The bull bucked violently, jarring Crit to the side, as his body threatened to fall off. He righted himself, staying on by flinging his body back to meet the bull’s flailing back…one more buck, and then another, and then the sweet release of the buzzer sounded and Crit let go, flying to the ground in a cloud of dust and leather.

“Whooo-eeee!” Ruby screamed, jumping up and down as we watched Crit stand up and leave the ring. The bull trotted to the other end, corralled by a couple of rodeo clowns that did their best to keep the crowd laughing and the bulls under control.

The Houston rodeo was ten times more crowded than the Sugar Hill Round-Up, and Ruby and I were squeezed in amongst the huge crowd.

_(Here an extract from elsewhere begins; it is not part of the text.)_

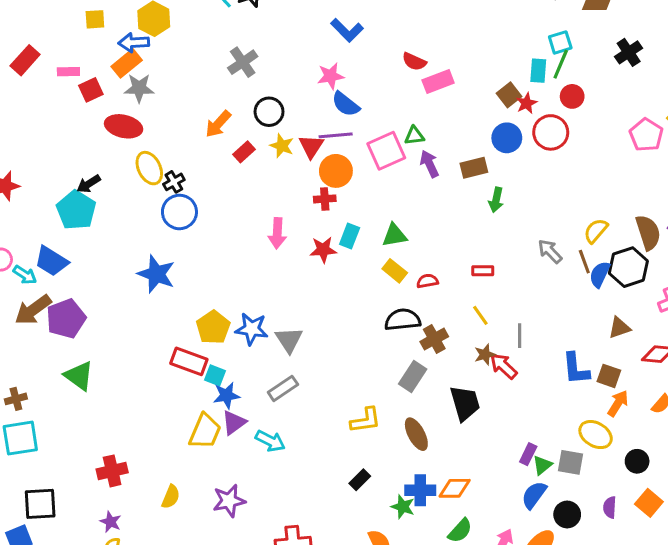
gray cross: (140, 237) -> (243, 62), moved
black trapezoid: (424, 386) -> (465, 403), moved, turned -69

The crowd watched silently as we waited for the judge’s scores. There were four judges, and each judge rated each rider and each bull on a scale from one to twenty-five. Those points were added up, then divided in half to reach a rider score and a bull score of between zero and fifty. Then those numbers are then combined to reach a final ride score between zero and one hundred. A score of ninety was considered outstanding, and would ensure you made it to the next round of competition, which was in two days.

One by one, the judge’s final score showed up on the scoreboard. Crit ended up with a ninety-five, and when they showed the number on the board, I thought Ruby was going to break my hand off, she was so excited.

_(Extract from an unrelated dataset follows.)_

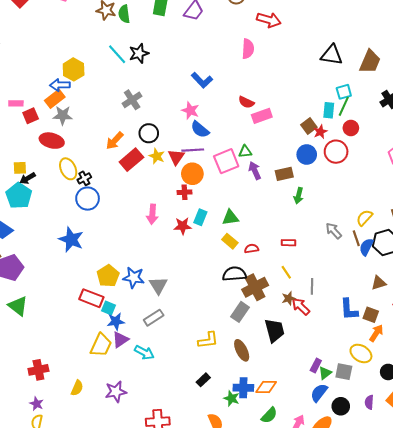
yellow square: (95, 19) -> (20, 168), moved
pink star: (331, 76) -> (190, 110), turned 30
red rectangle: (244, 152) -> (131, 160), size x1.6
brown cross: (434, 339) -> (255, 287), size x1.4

Crit looked up at us, tipped his hat, and then disappeared in the ocean of cowboy hats, Wranglers and leather boots that every male in this place seemed to be wearing. I didn’t mind it one bit, in fact, I enjoyed a nice pair of tight Wranglers.

I thought of Beau, for the millionth time today, and felt what was now becoming familiar - the pangs of yearning just to have him in sight. I had it bad for Beau Haggard, I’ll tell you that.

I was still mad at Crit. Beau had been so sweet, holding me in his arms and letting me sleep with my head on his lap until the sun came up. I couldn’t bear to go back home, to be back in that house full of ghosts and misery.

Crit, Seth, Jesse and I had been wading through our lives like robots, none of us had managed to really connect with one another, and I couldn’t help but see our parent’s face in every room of the place, and on their faces, too.

As far as I was concerned, I was an adult and I was going to act like one. Which meant doing what I wanted. Seeing who I wanted.